* WORK TO BE COMPLETED
Edit the listing below so that each "pie chart" becomes "pie graph", leaving every other word as it is. Leave out the pictures when you give the edited lines.

Chart reading exercises:
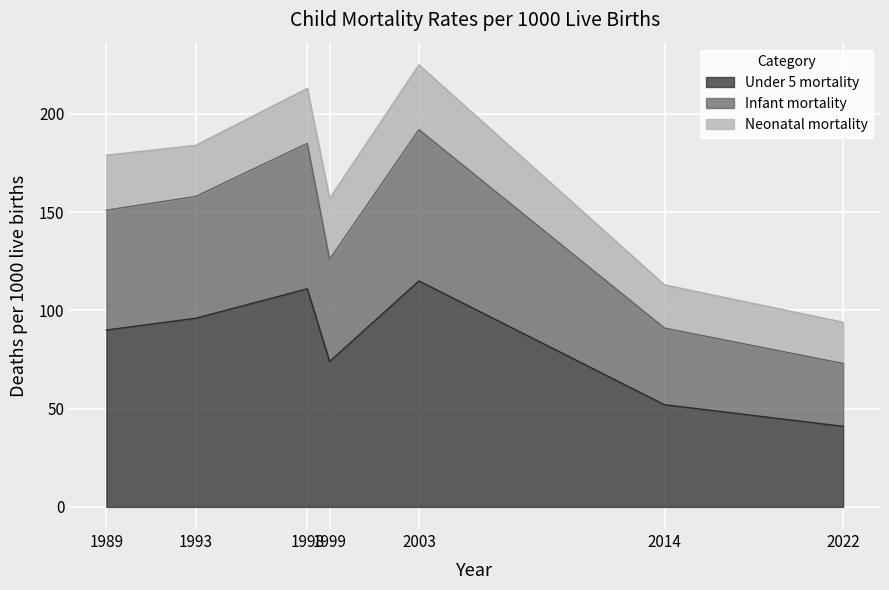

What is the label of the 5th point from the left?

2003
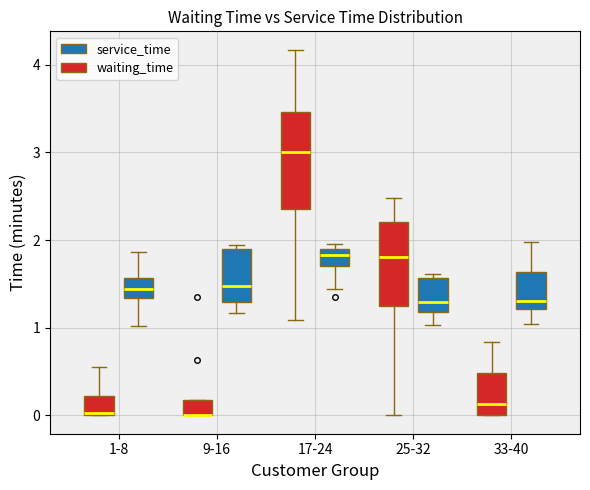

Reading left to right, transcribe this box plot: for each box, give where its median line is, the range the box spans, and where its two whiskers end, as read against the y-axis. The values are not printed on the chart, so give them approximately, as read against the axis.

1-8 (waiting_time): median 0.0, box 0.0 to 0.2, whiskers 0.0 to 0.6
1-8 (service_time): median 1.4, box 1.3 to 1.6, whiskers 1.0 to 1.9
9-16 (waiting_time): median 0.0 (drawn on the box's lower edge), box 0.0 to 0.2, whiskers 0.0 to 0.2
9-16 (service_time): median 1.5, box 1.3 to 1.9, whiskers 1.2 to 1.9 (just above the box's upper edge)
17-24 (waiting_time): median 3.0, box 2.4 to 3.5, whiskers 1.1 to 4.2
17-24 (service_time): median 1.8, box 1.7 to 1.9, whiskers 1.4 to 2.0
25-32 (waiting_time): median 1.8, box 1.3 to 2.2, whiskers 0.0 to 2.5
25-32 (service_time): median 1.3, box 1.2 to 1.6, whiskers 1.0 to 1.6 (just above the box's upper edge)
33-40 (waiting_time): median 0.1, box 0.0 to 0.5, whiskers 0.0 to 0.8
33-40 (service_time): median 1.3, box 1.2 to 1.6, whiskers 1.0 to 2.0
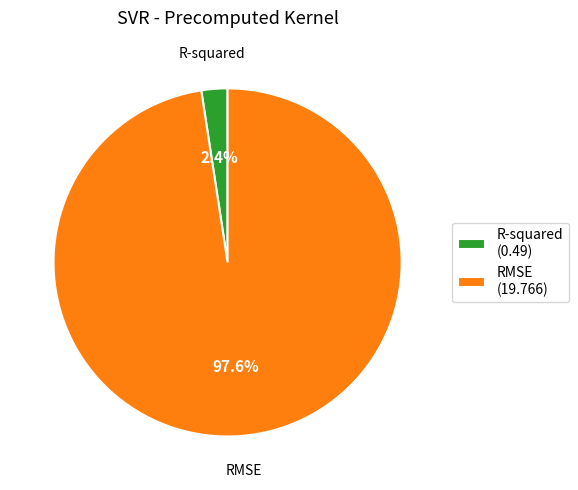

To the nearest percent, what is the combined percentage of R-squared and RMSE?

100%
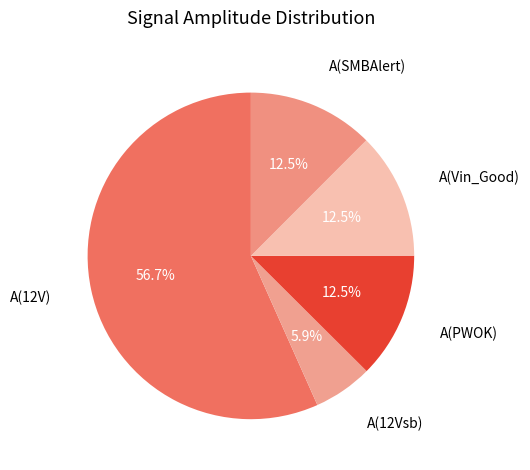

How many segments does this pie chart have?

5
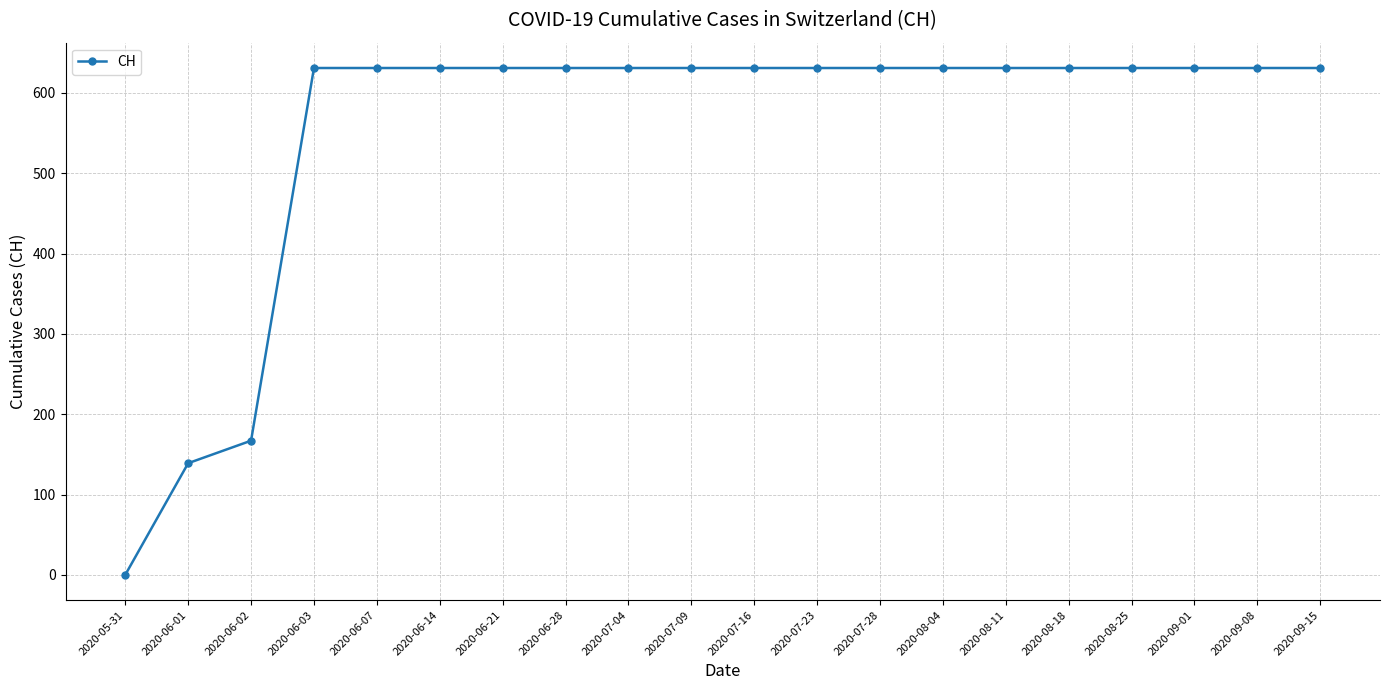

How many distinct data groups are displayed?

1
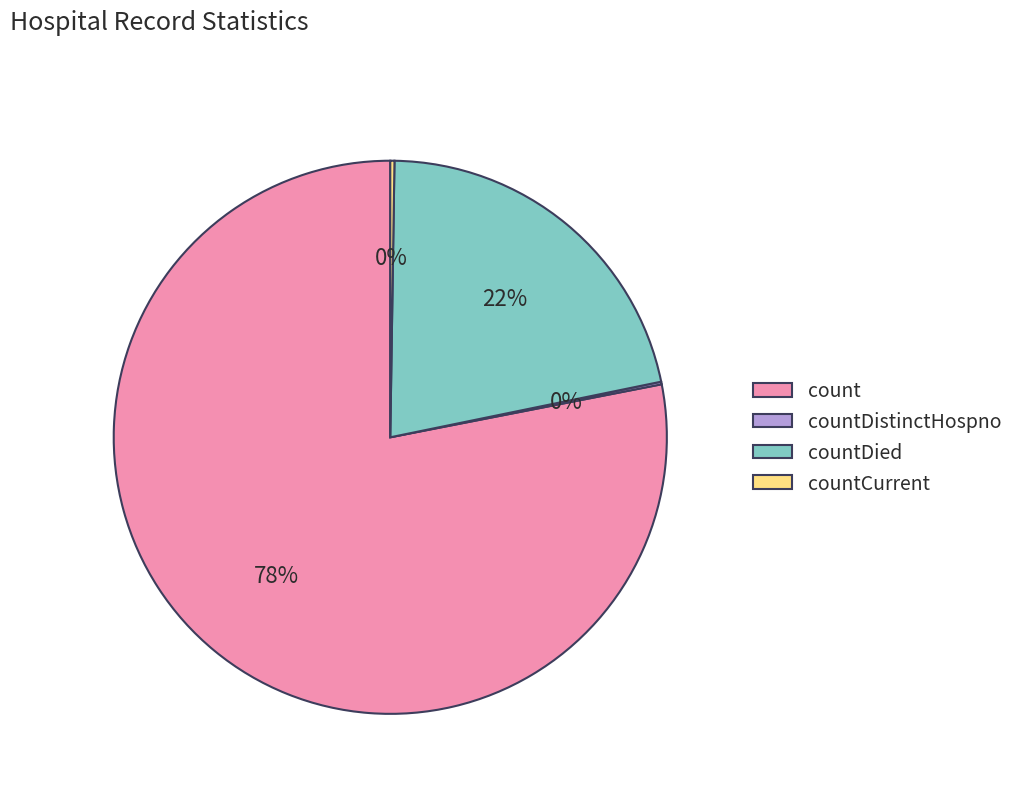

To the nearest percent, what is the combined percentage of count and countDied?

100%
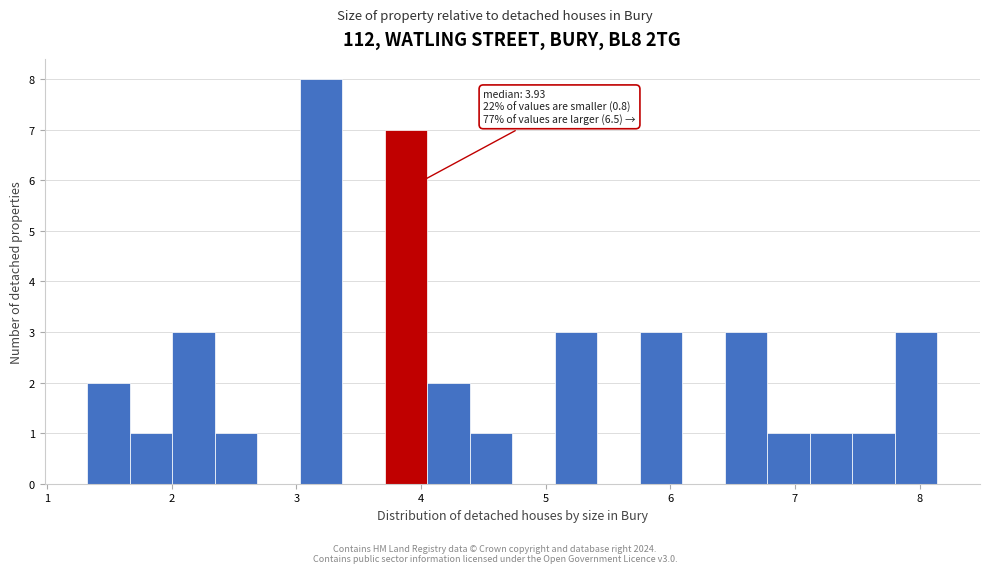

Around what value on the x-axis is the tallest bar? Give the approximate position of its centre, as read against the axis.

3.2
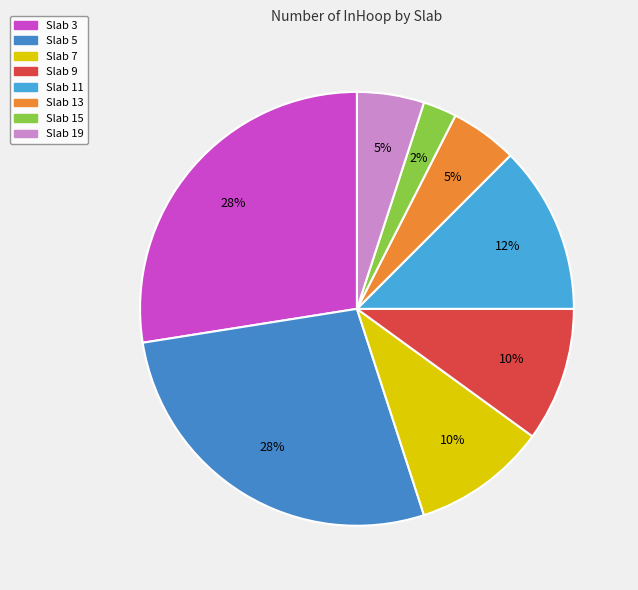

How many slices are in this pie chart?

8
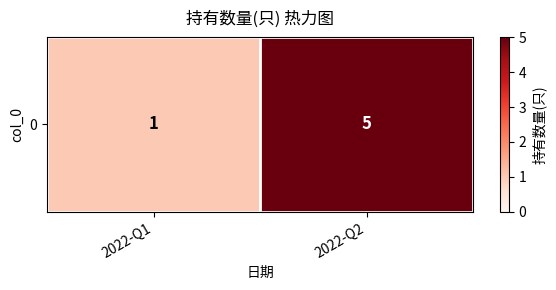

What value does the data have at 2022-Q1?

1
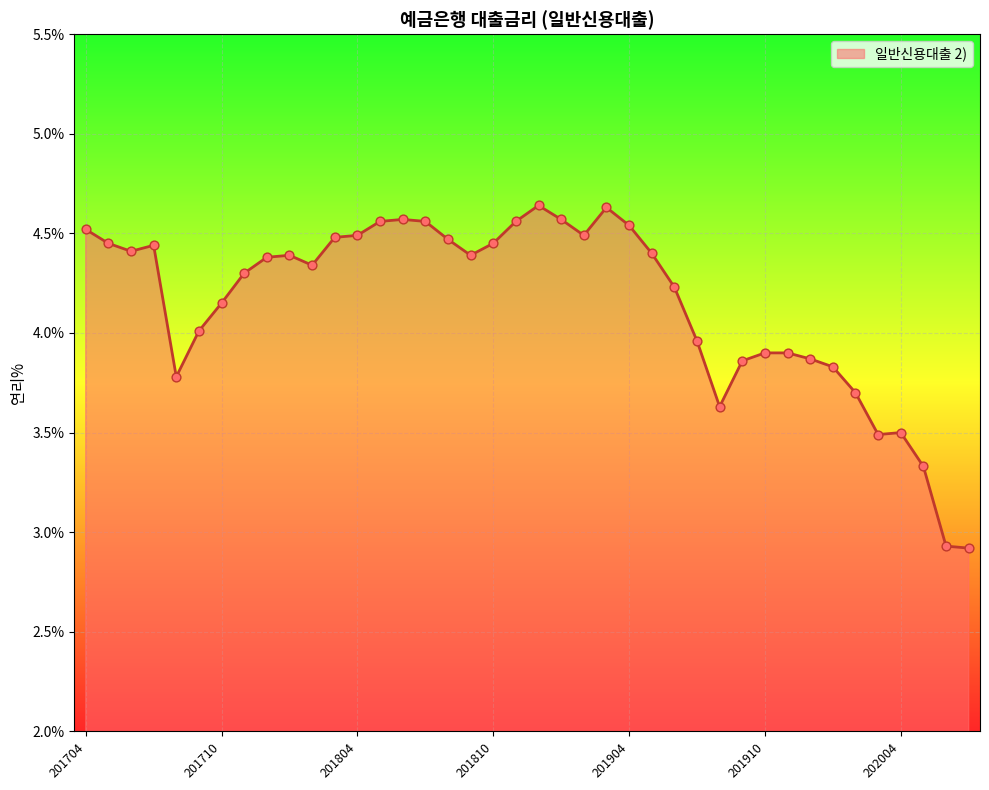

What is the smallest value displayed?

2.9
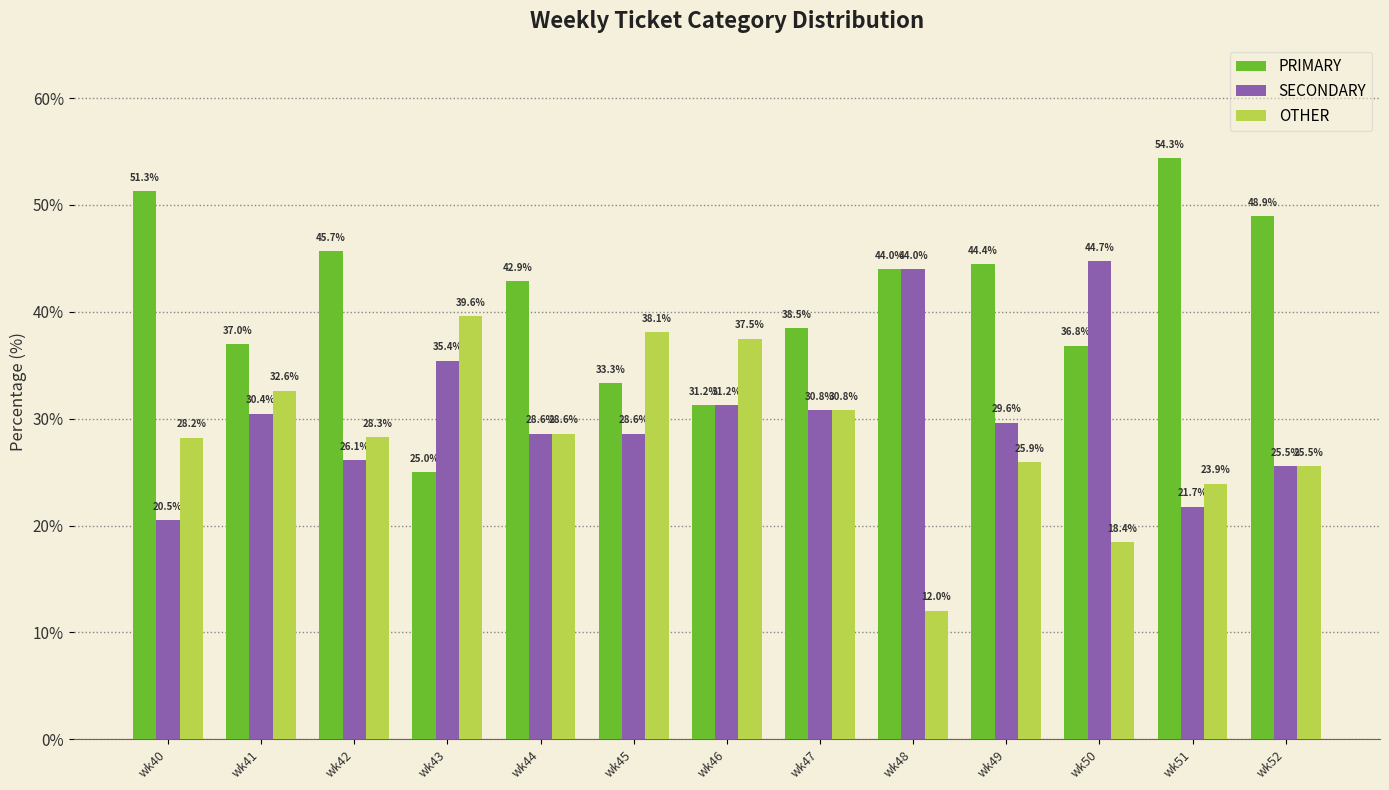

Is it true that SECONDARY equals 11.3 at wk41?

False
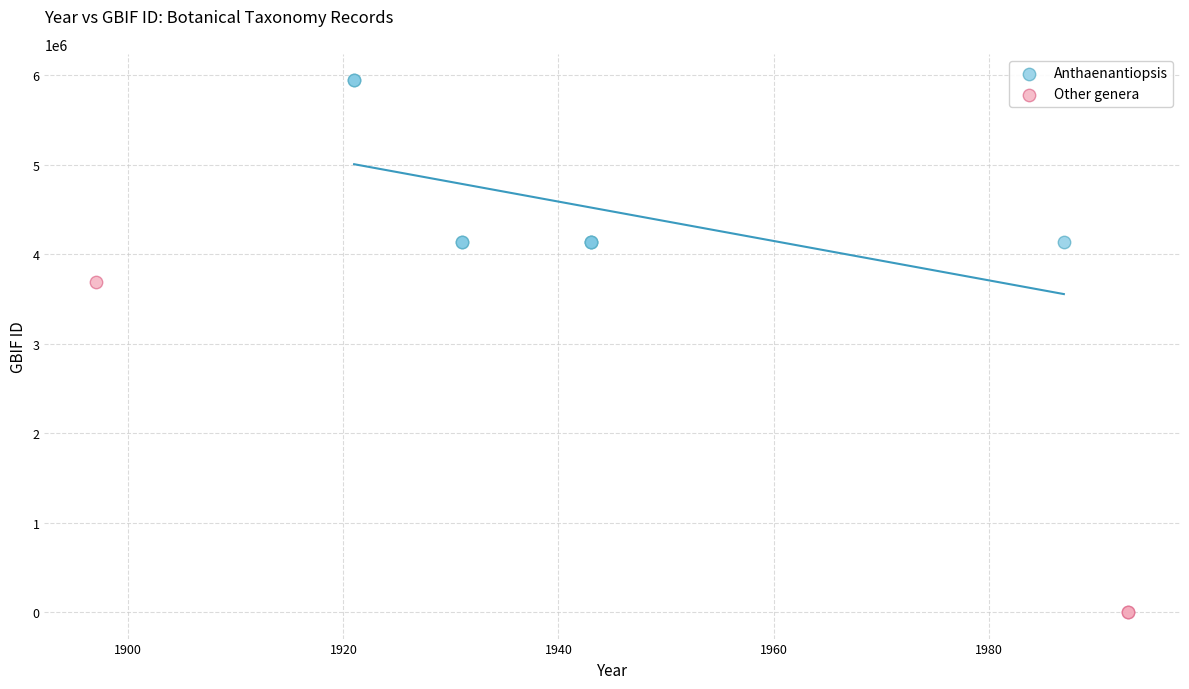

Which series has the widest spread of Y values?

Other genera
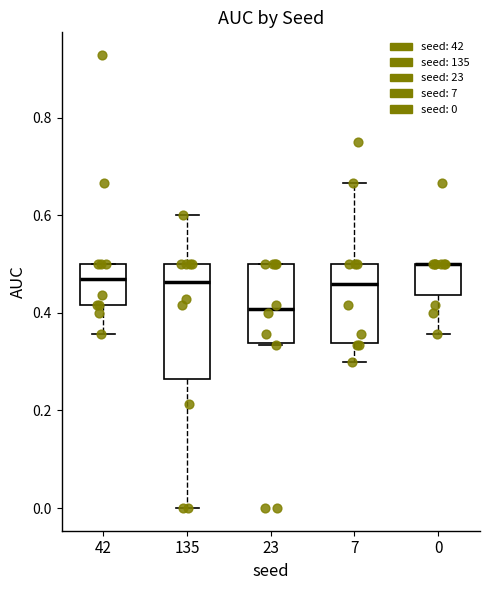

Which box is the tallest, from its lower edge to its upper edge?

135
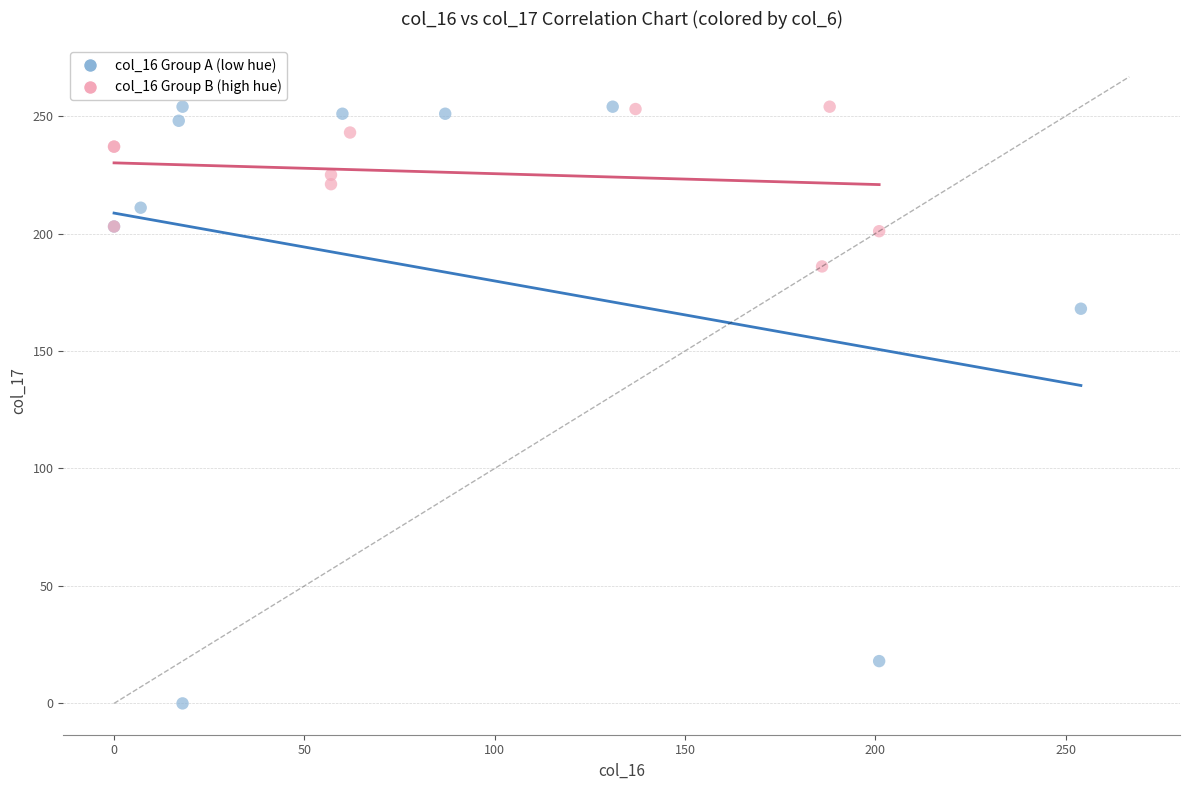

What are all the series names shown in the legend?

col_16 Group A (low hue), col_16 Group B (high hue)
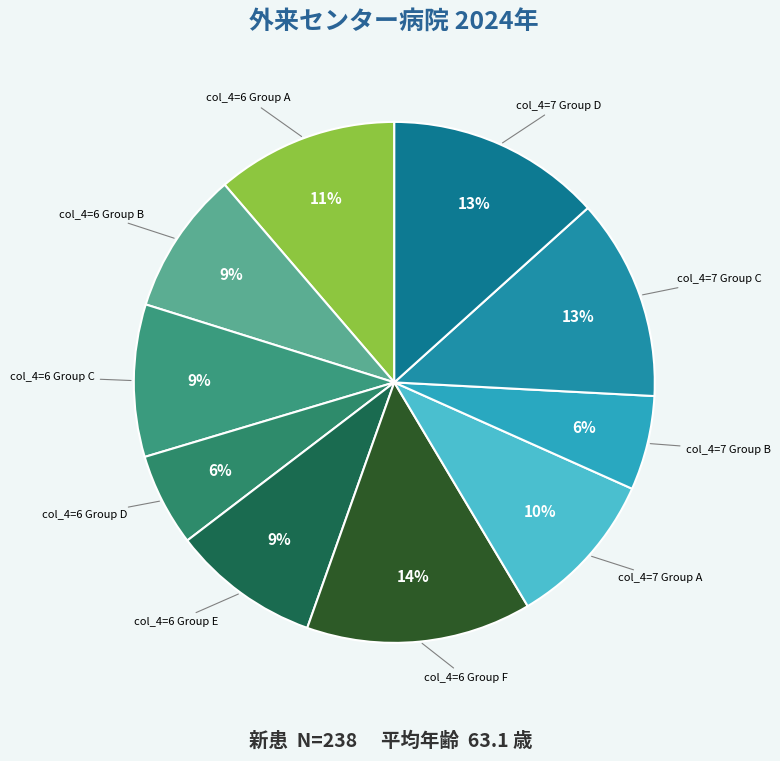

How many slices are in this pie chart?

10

* SOLUTION TO THE EXERCISE
What is the label of the 5th point from the left?

2003

Reading left to right, transcribe this box plot: for each box, give where its median line is, the range the box spans, and where its two whiskers end, as read against the y-axis. The values are not printed on the chart, so give them approximately, as read against the axis.

1-8 (waiting_time): median 0.0, box 0.0 to 0.2, whiskers 0.0 to 0.6
1-8 (service_time): median 1.4, box 1.3 to 1.6, whiskers 1.0 to 1.9
9-16 (waiting_time): median 0.0 (drawn on the box's lower edge), box 0.0 to 0.2, whiskers 0.0 to 0.2
9-16 (service_time): median 1.5, box 1.3 to 1.9, whiskers 1.2 to 1.9 (just above the box's upper edge)
17-24 (waiting_time): median 3.0, box 2.4 to 3.5, whiskers 1.1 to 4.2
17-24 (service_time): median 1.8, box 1.7 to 1.9, whiskers 1.4 to 2.0
25-32 (waiting_time): median 1.8, box 1.3 to 2.2, whiskers 0.0 to 2.5
25-32 (service_time): median 1.3, box 1.2 to 1.6, whiskers 1.0 to 1.6 (just above the box's upper edge)
33-40 (waiting_time): median 0.1, box 0.0 to 0.5, whiskers 0.0 to 0.8
33-40 (service_time): median 1.3, box 1.2 to 1.6, whiskers 1.0 to 2.0

To the nearest percent, what is the combined percentage of R-squared and RMSE?

100%

How many segments does this pie graph have?

5

How many distinct data groups are displayed?

1

To the nearest percent, what is the combined percentage of count and countDied?

100%

Around what value on the x-axis is the tallest bar? Give the approximate position of its centre, as read against the axis.

3.2

How many slices are in this pie graph?

8

What value does the data have at 2022-Q1?

1

What is the smallest value displayed?

2.9

Is it true that SECONDARY equals 11.3 at wk41?

False

Which series has the widest spread of Y values?

Other genera

Which box is the tallest, from its lower edge to its upper edge?

135

What are all the series names shown in the legend?

col_16 Group A (low hue), col_16 Group B (high hue)

How many slices are in this pie graph?

10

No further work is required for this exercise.